РЖ: А перевод Лозинского? 

АН: Для сцены обычно делают компиляцию переводов Лозинского и Пастернака. 

Со времен романтиков история культуры воспринимается как прогрессистская, никто не писал ее как историю потерь. Потерян, например, рецепт греческого вина, которое разбавляли водой. Никто теперь не знает, как в Египте варили цветное стекло для украшений. На Крите в асфальтовых болотах прекрасно сохранилась пила с ровными идеальными зубчиками, датированная 1700 г. до нашей эры, а даже сейчас хорошая пила — редкость. В некоторых греческих храмах были пневматические двери — как в аэропорту "Шереметьево". То есть многие наши технологии, которыми мы гордимся, — давнее прошлое. И история — своего рода бег в беличьем колесе. Благодаря переводу начинаешь ценить более тонкие и глубокие вещи. Понимаешь, что почти все уже было — но это "было" надо найти и заставить его увидеть заново, свежим взглядом. Лет двадцать постмодернисты рассуждали о постмодернистском романе, о сделанных в этом жанре открытиях. Но — лучший постмодернисткий роман, где все эти уже было — "Жизнь и мнения Тристрама Шенди" Лоренса Стерна! Там можно найти все, чем постмодернисты так гордились, как своим изобретением. 

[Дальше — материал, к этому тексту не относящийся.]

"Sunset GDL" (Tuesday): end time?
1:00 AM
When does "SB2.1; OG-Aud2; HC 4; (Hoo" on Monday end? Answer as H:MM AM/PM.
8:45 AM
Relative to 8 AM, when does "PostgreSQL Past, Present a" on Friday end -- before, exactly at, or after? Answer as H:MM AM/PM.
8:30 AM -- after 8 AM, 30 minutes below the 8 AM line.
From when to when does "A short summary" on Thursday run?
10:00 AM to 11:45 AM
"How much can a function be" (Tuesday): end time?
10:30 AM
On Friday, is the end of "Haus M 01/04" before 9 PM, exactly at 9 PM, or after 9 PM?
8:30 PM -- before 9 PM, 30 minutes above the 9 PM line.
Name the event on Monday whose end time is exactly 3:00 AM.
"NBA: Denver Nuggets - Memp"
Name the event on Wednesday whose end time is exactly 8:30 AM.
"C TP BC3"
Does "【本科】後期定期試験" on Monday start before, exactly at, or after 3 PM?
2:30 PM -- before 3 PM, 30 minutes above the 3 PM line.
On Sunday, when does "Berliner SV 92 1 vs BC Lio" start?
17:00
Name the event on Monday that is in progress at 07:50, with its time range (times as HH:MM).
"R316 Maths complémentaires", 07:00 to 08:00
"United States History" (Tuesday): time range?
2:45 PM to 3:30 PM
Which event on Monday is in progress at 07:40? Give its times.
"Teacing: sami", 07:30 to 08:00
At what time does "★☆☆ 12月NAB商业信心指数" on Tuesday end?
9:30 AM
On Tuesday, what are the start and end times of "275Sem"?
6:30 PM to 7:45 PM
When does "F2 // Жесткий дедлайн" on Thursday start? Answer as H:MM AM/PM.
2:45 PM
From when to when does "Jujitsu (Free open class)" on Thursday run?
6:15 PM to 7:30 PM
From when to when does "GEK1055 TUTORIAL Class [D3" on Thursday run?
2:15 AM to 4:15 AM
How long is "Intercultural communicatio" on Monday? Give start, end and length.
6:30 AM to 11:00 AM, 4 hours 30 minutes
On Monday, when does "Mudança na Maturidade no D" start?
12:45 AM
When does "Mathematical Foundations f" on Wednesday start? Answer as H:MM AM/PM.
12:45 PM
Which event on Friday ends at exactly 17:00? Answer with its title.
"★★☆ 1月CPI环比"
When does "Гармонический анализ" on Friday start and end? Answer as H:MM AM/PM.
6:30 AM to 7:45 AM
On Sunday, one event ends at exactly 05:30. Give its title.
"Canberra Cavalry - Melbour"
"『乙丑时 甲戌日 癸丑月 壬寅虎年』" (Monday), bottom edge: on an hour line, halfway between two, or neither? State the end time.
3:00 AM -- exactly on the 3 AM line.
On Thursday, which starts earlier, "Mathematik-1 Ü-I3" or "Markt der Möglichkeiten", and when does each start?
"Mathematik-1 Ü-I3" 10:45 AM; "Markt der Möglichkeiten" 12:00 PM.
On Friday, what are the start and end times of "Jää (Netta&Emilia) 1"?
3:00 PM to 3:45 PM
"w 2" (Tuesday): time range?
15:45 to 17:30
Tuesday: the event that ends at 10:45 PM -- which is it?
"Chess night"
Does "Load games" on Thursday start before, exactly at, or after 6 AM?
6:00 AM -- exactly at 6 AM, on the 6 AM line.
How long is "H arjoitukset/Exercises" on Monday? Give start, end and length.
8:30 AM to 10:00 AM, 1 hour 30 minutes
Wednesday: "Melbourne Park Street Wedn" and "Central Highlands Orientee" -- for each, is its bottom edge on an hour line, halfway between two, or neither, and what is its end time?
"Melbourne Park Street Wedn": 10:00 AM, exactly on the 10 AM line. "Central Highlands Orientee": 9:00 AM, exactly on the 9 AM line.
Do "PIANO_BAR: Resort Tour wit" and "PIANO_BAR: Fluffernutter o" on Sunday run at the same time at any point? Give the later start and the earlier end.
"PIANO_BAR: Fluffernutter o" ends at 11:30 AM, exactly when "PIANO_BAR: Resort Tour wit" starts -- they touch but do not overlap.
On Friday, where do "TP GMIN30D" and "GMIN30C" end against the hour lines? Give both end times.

РЖ: Возвращаясь к вашей статье "Перевод или "mother tongue"?" … получается, "слух и вкус" нескольких поколений русскоязычных читателей сформировала именно зарубежная литература? 

АН: Мне кажется, да. Понятие "дружба" строилось на "Трех мушкетерах" Дюма и на Ремарке, немножко — на Хемингуэе, и так далее. Кортасар, Сэлинджер, Белль, Фолкнер. Если по-другому: хорошей современной литературы, которая задевает что-то очень серьезное, самое главное, про "сейчас", в России после Булгакова с "Мастером и Маргаритой" не было. Разве что Саша Соколов со "Школой для дураков" — такой "русский Сэлинджер", про бунт, — и про отношения со смертью… Хотя "Школа…" — намного лучше Сэлинджеровской "Над пропастью…" Что-то пытался поймать Аксенов в "Ожоге"… А в остальном… Настоящая литература — это про правеж с Богом. А даже неподцензурная русская проза — это про правеж с управдомом как победу личности над обстоятельствами… Тут провал, неотрефлектированная зона: "самостоянье человека в мире" — об этом разучились думать, разучились говорить. Послевоенная русская литература дала настоящую поэзию — Бродский, Седакова, Шварц, Кривулин, Жданов. А с прозой не состоялось. Почему так вышло — можно понять… Но… Сейчас — я внутренне жду, не появится ли настоящий русский роман про то, что с нами происходит — про все эти изменения, про новых русских — не карикатурных, а про то, про что был "Великий Гэтсби" у Фицджеральда. А покуда лучшее описание происходящего здесь — "Женщины на берегах Рейна" Генриха Белля. Книжка про то, как власть все отравляет вокруг себя… Ответы на свои вопросы — если они есть — мы вынуждены искать у чужих авторов… 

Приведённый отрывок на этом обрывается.